By Adam Jusko, ProudMoney.com, adam@proudmoney.com

Not all practice is equal. If you like to golf, going to a driving range and hitting a bucket of balls is practice. It keeps you in a sort of rhythm so you don’t get worse. But it doesn’t necessarily help you improve.

On the other hand, if you do “deliberate practice” (a term coined by peak performance psychologist Anders Ericcson), you wouldn’t just drive some balls — instead, you’d have very specific targets to hit, you might bring a coach to watch your swing, you’d write down what felt different when you had an especially good drive. You’d go further than mindless practice that only maintains the status quo. You’d reach higher.

You can use deliberate practice regardless of your goals. This includes making money, investing money, or saving money.


The key to deliberate practice is doing something different to get better in some area of your life. What could you do differently when it comes to your money?

  • Could you specifically ask to be involved on a work project that isn’t in your everyday job description?
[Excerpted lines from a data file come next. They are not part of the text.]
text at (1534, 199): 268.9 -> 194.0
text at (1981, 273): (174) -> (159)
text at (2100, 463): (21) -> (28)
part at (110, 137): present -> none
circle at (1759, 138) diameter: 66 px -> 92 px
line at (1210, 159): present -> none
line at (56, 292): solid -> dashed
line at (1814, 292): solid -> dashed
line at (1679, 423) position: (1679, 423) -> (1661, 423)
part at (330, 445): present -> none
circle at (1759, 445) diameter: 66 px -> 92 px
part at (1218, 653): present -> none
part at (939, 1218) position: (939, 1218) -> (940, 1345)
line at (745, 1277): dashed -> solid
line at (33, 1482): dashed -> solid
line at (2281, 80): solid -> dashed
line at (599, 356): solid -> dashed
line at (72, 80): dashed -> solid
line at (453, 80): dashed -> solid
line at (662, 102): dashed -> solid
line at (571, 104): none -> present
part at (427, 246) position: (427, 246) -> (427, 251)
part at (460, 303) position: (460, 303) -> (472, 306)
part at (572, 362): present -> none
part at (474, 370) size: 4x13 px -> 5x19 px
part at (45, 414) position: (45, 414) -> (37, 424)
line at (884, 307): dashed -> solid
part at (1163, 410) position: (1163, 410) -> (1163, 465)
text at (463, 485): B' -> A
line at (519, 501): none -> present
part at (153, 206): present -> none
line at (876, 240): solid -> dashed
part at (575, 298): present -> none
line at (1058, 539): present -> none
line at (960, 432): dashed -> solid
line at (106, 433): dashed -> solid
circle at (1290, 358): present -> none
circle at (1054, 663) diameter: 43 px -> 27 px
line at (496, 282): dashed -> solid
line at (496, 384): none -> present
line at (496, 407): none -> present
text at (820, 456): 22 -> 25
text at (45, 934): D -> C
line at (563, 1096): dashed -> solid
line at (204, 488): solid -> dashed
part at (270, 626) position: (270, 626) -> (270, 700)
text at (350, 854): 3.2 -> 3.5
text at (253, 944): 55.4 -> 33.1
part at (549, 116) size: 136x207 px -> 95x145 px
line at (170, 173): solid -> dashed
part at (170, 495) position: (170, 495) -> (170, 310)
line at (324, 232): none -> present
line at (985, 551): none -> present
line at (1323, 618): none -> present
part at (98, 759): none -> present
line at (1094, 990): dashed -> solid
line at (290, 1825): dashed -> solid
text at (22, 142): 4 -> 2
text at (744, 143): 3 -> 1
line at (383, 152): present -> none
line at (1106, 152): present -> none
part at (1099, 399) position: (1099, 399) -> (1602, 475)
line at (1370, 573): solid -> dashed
Could you ask for feedback afterwards to understand how you could have better contributed?
  • Could you deliberately charge 20% more than you’ve normally been charging for your services, making it easier each time to be paid what you are worth?
  • Could you create a very specific plan to save X number of dollars, instead of giving yourself a pat on the back for random frugality that never gets measured?
  • Could you read more about financial planning and make a plan, or seek a professional planner who can help you set goals and coach you toward reaching them?

Whatever your situation is, if you want it to be better, it doesn’t happen by chance. The more specific your goals, and the more you use deliberate practice to improve your skills, your courage, your resolve, the more likely it is that you are going to get the outcome you want in your financial life.